Your objective: Reproduce the rows verbatim from the very first line through the line containing "відділення реабілітаці", including that line.

The data:
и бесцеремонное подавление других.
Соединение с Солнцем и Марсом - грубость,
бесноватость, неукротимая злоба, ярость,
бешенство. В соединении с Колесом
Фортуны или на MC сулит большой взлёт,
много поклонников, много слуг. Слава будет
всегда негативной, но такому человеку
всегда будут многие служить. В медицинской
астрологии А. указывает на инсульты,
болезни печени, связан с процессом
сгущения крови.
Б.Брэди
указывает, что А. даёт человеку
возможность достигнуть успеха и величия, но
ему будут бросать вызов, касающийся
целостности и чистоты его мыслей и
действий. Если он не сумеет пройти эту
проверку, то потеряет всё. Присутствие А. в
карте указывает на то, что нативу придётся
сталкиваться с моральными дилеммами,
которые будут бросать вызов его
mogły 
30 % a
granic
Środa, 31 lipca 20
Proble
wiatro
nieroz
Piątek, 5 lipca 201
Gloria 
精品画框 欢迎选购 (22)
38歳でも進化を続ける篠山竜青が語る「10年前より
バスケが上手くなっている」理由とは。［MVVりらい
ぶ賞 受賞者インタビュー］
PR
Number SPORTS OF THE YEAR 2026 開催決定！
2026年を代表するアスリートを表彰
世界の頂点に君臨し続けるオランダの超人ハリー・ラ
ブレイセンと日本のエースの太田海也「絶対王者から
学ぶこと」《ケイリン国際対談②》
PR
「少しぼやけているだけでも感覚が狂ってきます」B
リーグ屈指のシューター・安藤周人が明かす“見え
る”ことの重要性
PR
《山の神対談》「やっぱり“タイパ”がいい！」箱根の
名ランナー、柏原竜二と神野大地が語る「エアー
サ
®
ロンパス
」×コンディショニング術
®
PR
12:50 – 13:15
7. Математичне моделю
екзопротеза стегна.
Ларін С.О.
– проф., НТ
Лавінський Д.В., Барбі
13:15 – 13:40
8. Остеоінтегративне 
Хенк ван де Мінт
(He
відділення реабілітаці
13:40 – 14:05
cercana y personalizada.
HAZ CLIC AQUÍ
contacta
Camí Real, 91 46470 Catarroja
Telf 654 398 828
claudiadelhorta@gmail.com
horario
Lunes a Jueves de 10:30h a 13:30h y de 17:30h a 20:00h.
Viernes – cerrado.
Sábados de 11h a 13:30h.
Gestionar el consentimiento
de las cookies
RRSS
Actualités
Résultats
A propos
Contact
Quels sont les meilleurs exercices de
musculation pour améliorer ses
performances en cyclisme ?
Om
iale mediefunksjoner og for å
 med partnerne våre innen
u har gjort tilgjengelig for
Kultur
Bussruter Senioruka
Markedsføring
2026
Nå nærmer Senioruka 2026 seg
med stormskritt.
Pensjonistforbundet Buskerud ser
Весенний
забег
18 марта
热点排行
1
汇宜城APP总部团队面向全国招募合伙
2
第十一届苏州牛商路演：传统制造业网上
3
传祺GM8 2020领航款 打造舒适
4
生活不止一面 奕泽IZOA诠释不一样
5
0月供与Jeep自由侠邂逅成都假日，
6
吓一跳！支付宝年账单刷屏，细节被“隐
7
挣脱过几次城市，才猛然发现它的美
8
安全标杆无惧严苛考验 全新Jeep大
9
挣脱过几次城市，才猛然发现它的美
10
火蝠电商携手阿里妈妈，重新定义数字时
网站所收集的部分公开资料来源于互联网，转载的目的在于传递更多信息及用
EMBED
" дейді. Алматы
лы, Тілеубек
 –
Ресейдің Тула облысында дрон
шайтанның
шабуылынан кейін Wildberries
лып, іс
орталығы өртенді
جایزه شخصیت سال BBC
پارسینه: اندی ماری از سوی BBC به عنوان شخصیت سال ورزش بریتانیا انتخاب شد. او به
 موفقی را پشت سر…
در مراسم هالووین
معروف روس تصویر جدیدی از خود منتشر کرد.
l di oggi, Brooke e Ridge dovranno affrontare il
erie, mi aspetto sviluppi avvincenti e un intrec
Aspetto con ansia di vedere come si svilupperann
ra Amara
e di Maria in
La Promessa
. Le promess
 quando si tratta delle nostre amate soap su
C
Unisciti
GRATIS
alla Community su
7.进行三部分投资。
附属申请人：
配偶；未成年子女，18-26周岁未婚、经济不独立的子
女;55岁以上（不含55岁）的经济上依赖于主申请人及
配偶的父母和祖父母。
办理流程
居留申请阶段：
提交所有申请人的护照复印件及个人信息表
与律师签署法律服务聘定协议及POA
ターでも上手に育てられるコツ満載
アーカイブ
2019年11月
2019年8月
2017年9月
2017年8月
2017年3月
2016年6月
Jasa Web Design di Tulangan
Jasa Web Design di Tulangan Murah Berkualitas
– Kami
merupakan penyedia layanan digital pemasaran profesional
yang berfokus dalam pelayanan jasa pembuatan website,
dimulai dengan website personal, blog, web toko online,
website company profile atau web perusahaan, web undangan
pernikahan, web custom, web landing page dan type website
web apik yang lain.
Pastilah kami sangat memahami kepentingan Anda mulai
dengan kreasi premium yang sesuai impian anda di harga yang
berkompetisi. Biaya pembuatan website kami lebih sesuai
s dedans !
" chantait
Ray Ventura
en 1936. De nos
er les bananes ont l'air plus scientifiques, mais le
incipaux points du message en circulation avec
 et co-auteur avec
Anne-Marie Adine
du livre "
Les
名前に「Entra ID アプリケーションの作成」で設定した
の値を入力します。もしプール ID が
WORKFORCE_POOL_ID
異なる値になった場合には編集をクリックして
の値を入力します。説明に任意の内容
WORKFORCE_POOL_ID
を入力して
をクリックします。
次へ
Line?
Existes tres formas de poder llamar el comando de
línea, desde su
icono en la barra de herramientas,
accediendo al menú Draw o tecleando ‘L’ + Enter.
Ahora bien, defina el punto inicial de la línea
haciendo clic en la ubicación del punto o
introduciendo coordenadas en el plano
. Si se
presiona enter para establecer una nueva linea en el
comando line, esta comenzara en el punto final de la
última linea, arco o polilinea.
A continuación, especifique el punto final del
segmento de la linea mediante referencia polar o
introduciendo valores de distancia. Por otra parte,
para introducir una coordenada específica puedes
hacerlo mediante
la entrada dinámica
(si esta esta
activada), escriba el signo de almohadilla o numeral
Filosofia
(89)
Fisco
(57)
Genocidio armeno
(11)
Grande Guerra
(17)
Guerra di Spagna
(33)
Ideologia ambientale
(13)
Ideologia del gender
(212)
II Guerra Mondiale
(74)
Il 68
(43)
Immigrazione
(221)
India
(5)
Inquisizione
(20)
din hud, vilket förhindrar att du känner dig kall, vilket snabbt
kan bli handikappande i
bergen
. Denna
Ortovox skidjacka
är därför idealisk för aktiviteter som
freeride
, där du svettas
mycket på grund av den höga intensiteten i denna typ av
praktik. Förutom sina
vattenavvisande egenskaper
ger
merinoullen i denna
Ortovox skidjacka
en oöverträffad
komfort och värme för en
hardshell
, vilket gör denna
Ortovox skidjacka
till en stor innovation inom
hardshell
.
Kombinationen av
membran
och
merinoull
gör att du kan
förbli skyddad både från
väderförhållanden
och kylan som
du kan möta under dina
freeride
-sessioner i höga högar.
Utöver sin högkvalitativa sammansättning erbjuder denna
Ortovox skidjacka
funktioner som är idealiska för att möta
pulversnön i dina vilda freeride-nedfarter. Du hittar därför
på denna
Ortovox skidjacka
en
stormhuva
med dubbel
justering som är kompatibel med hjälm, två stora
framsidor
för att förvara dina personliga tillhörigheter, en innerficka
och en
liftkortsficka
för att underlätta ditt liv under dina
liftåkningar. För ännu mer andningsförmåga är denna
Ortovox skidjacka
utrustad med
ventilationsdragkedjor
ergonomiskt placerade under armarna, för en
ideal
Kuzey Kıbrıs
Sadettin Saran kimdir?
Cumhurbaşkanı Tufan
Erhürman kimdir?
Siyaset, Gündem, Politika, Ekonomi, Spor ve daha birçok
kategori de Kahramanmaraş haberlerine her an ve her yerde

Response to this exercise:
и бесцеремонное подавление других.
Соединение с Солнцем и Марсом - грубость,
бесноватость, неукротимая злоба, ярость,
бешенство. В соединении с Колесом
Фортуны или на MC сулит большой взлёт,
много поклонников, много слуг. Слава будет
всегда негативной, но такому человеку
всегда будут многие служить. В медицинской
астрологии А. указывает на инсульты,
болезни печени, связан с процессом
сгущения крови.
Б.Брэди
указывает, что А. даёт человеку
возможность достигнуть успеха и величия, но
ему будут бросать вызов, касающийся
целостности и чистоты его мыслей и
действий. Если он не сумеет пройти эту
проверку, то потеряет всё. Присутствие А. в
карте указывает на то, что нативу придётся
сталкиваться с моральными дилеммами,
которые будут бросать вызов его
mogły 
30 % a
granic
Środa, 31 lipca 20
Proble
wiatro
nieroz
Piątek, 5 lipca 201
Gloria 
精品画框 欢迎选购 (22)
38歳でも進化を続ける篠山竜青が語る「10年前より
バスケが上手くなっている」理由とは。［MVVりらい
ぶ賞 受賞者インタビュー］
PR
Number SPORTS OF THE YEAR 2026 開催決定！
2026年を代表するアスリートを表彰
世界の頂点に君臨し続けるオランダの超人ハリー・ラ
ブレイセンと日本のエースの太田海也「絶対王者から
学ぶこと」《ケイリン国際対談②》
PR
「少しぼやけているだけでも感覚が狂ってきます」B
リーグ屈指のシューター・安藤周人が明かす“見え
る”ことの重要性
PR
《山の神対談》「やっぱり“タイパ”がいい！」箱根の
名ランナー、柏原竜二と神野大地が語る「エアー
サ
®
ロンパス
」×コンディショニング術
®
PR
12:50 – 13:15
7. Математичне моделю
екзопротеза стегна.
Ларін С.О.
– проф., НТ
Лавінський Д.В., Барбі
13:15 – 13:40
8. Остеоінтегративне 
Хенк ван де Мінт
(He
відділення реабілітаці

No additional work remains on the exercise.